Keur Samba was bijzonder. “That club was very particular. De eigenaar was een zwarte man uit Senegal. Hij was heel lang, zag er zeer goed uit. De club werd bezocht door ‘trendy people’, zwart en blank door elkaar, mooie meisjes. We gingen er heen omdat de zwarten zo goed dansten. In de club hoorde je trendy platen, maar ook Zuid-Amerikaanse muziek en salsa. Het was in St Germain Du Pres. Alle meisjes waren verliefd op Keur Samba. Het was er heel anders, minder formeel, heel trendy. De combinatie van al die klanken was uniek”.

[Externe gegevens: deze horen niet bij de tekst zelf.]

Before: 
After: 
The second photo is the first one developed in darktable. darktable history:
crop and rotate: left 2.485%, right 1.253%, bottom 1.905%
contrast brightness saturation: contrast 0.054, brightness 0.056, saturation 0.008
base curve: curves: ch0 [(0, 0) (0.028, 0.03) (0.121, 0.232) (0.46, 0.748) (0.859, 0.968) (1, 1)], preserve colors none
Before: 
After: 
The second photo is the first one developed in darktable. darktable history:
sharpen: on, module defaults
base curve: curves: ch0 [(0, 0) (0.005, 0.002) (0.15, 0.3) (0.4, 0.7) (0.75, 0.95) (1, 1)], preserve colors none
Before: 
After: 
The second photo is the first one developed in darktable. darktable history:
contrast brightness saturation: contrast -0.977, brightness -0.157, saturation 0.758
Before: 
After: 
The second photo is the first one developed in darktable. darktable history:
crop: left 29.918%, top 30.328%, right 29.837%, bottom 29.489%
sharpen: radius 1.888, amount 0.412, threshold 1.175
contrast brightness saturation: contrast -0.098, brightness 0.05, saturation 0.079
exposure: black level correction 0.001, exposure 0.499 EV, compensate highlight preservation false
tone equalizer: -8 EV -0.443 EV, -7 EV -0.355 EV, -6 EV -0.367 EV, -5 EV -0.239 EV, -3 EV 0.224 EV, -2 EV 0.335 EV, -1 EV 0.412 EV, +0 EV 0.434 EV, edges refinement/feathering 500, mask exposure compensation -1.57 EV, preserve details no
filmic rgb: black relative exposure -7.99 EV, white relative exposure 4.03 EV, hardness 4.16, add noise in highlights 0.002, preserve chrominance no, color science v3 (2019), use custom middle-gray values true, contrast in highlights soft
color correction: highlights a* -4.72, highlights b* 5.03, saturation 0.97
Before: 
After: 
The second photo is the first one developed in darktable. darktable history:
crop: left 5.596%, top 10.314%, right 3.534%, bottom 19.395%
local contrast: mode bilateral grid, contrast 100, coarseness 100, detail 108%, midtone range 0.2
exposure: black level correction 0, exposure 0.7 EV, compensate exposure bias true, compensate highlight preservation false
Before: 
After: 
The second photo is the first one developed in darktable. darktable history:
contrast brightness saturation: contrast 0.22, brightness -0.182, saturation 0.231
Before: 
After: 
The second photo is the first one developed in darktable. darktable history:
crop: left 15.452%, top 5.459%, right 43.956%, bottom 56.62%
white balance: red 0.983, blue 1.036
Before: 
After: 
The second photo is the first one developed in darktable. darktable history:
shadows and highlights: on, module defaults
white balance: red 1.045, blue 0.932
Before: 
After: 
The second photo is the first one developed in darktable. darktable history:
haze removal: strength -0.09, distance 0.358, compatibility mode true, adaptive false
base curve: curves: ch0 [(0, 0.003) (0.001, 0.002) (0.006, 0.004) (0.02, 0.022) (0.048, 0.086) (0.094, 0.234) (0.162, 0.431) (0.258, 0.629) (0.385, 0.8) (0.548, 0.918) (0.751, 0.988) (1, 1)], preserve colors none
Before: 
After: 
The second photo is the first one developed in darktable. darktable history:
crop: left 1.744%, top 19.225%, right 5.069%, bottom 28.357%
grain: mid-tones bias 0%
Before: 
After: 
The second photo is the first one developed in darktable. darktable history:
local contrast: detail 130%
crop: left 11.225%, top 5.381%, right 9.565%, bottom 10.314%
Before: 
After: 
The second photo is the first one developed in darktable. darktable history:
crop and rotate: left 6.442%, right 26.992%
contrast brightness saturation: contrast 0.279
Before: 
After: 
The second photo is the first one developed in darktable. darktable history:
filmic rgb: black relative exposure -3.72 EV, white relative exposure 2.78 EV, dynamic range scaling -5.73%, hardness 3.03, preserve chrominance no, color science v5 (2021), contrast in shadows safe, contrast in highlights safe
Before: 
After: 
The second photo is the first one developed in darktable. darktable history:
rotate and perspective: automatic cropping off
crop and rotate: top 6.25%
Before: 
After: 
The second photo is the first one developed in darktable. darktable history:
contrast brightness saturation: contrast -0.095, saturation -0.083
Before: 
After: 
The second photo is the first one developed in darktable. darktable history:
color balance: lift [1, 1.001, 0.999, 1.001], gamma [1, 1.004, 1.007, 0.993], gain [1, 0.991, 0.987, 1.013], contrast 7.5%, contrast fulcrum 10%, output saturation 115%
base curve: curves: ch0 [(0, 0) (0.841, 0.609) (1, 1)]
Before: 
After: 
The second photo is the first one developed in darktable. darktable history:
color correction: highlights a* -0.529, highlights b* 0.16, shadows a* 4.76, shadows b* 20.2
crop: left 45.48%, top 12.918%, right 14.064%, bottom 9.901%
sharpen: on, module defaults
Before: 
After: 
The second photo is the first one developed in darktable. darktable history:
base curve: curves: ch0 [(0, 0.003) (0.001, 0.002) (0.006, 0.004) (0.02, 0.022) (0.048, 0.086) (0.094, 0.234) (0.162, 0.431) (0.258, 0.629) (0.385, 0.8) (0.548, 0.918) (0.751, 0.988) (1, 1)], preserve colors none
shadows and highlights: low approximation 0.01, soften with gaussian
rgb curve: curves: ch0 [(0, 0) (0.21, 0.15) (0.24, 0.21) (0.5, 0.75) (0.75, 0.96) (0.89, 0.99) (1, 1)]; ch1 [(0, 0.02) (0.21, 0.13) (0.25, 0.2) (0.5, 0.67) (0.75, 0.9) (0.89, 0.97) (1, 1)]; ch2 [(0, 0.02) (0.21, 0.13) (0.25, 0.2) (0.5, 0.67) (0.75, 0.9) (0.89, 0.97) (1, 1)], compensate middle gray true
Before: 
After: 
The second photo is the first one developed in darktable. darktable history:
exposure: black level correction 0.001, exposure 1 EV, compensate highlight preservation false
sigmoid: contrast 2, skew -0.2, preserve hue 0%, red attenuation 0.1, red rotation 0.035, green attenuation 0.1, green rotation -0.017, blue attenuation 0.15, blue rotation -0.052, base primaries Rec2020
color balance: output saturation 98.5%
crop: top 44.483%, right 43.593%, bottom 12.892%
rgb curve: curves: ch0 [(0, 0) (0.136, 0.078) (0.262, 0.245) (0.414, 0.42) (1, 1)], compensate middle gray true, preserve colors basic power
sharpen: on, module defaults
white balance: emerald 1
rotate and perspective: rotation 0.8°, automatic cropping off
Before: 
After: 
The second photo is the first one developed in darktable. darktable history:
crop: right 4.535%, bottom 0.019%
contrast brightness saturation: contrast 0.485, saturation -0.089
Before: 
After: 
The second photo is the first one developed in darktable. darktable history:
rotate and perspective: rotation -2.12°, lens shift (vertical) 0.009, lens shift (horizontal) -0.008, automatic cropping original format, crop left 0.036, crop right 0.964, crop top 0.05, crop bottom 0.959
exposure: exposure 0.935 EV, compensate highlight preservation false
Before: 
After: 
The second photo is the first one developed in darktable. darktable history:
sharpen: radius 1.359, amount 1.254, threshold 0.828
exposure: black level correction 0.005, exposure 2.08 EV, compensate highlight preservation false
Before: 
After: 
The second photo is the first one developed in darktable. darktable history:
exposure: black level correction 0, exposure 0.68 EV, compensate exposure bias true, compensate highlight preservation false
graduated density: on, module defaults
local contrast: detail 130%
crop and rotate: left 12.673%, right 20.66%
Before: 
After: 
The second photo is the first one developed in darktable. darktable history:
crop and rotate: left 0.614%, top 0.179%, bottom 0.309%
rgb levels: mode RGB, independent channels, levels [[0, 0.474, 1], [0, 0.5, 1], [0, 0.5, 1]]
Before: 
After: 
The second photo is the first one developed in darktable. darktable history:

Naar eigen zeggen speelde Belolo regelmatig een rol als deejay in zo’n club. Zo hield hij voeling met wat er gaande was in de Franse scene.
In een interview vertelde de Marokkaanse Fransman dat hij in 1973 een eigen platenbedrijf in de VS begon dat hij Can’t Stop Productions noemde. Wilde je verder komen dan moest je daar toch heen. In die tijd liet hij zich vooral inspireren door de muziek uit Philadelphia, de Philly Sound, de muziek van Gamble en Huff. Teddy Pendergrass en Lou Rawls noemde hij als zijn favoriete artiesten. Belolo hield kantoor in New York en Philadelphia. Hij maakte er opnamen met arrangeur Charles Collins en drummer Earl Young, wist hij zich jaren later nog te herinneren.
In die tijd besloot Belolo ook samen te werken met Jacques Morali. “Ik wilde platen in Amerika produceren en was op zoek naar het juiste idee. In januari 1975 kreeg ik op kantoor bezoek van een jongeman, Jacques Morali. Hij was als verkoper begonnen in een platenwinkel op vliegveld Orly. Vervolgens nam Polydor hem in dienst voor Franse artiesten. Omdat ik tegelijkertijd muziekuitgever was nam hij contact met me op. Hij zocht een liedje voor een Franse artiest. Met dance had het allemaal niets te maken. We raakten bevriend met elkaar”.
Belolo en Morali hadden een gemeenschappelijk verleden. Ook Morali was in Marokko geboren, niet in Casablanca maar in Fez, op 4 juli 1947. Hij was dus ruim tien jaar jonger dan Belolo.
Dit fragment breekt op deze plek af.